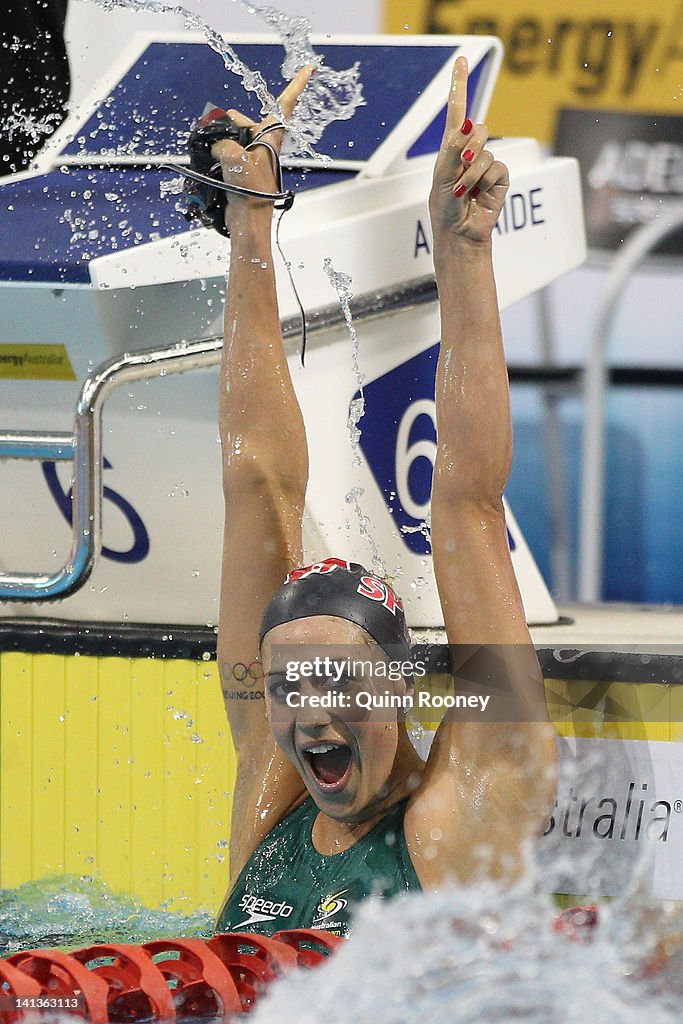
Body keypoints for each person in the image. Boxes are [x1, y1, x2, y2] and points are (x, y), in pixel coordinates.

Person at [213, 57, 557, 937]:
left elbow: (467, 501)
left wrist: (464, 251)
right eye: (291, 685)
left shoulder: (457, 813)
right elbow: (257, 479)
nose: (315, 710)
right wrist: (249, 219)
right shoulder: (273, 796)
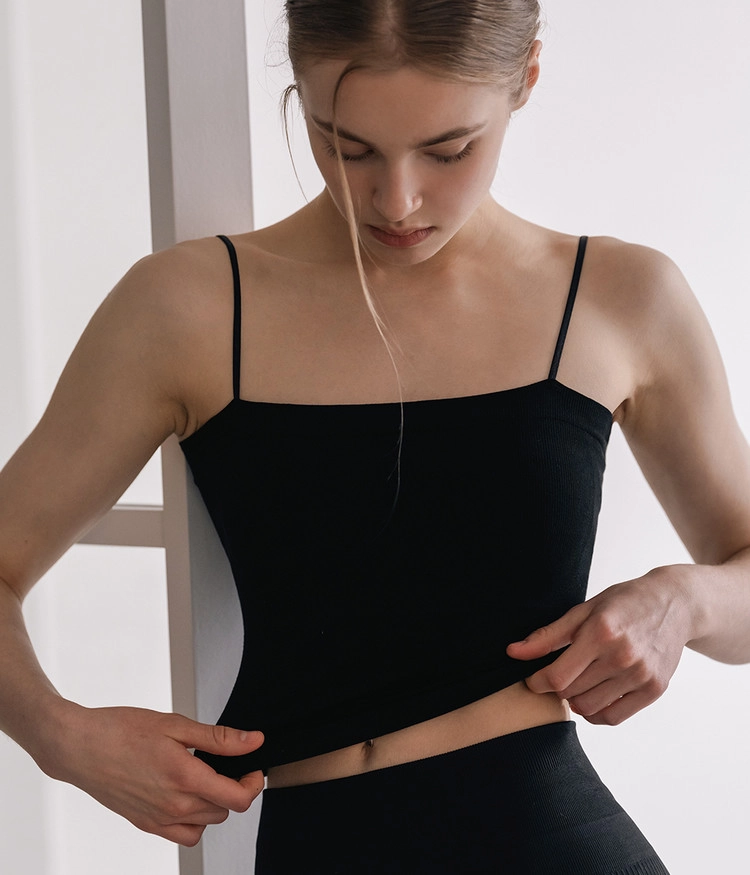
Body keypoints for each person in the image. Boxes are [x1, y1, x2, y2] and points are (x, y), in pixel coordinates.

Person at [2, 0, 750, 872]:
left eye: (449, 150)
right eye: (345, 146)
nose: (396, 201)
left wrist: (682, 600)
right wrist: (60, 735)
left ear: (526, 79)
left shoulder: (619, 296)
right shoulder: (188, 307)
***
--- ABOUT THIS TASK ---
Retype every record above word for word, leaving out any pictures.

--- RESULT FOR THIS EXERCISE ---
Body keypoints for each person in the image. Boxes are [x1, y1, x2, y2] and points are (x, y), in pixel coordinates.

Person at [213, 57, 557, 937]:
left elbow: (467, 501)
left wrist: (464, 251)
right eye: (291, 685)
left shoulder: (457, 813)
right elbow: (257, 479)
nose: (315, 710)
right wrist: (249, 219)
right shoulder: (273, 796)
Body keypoints for each person in the image. Boxes are [x1, y1, x2, y2] and points are (x, y), in pixel coordinates.

Person at [2, 0, 750, 872]:
left eye: (449, 150)
right eye: (345, 146)
nose: (396, 201)
left wrist: (682, 600)
right wrist: (60, 735)
left ear: (526, 79)
left shoulder: (619, 296)
right shoulder: (188, 307)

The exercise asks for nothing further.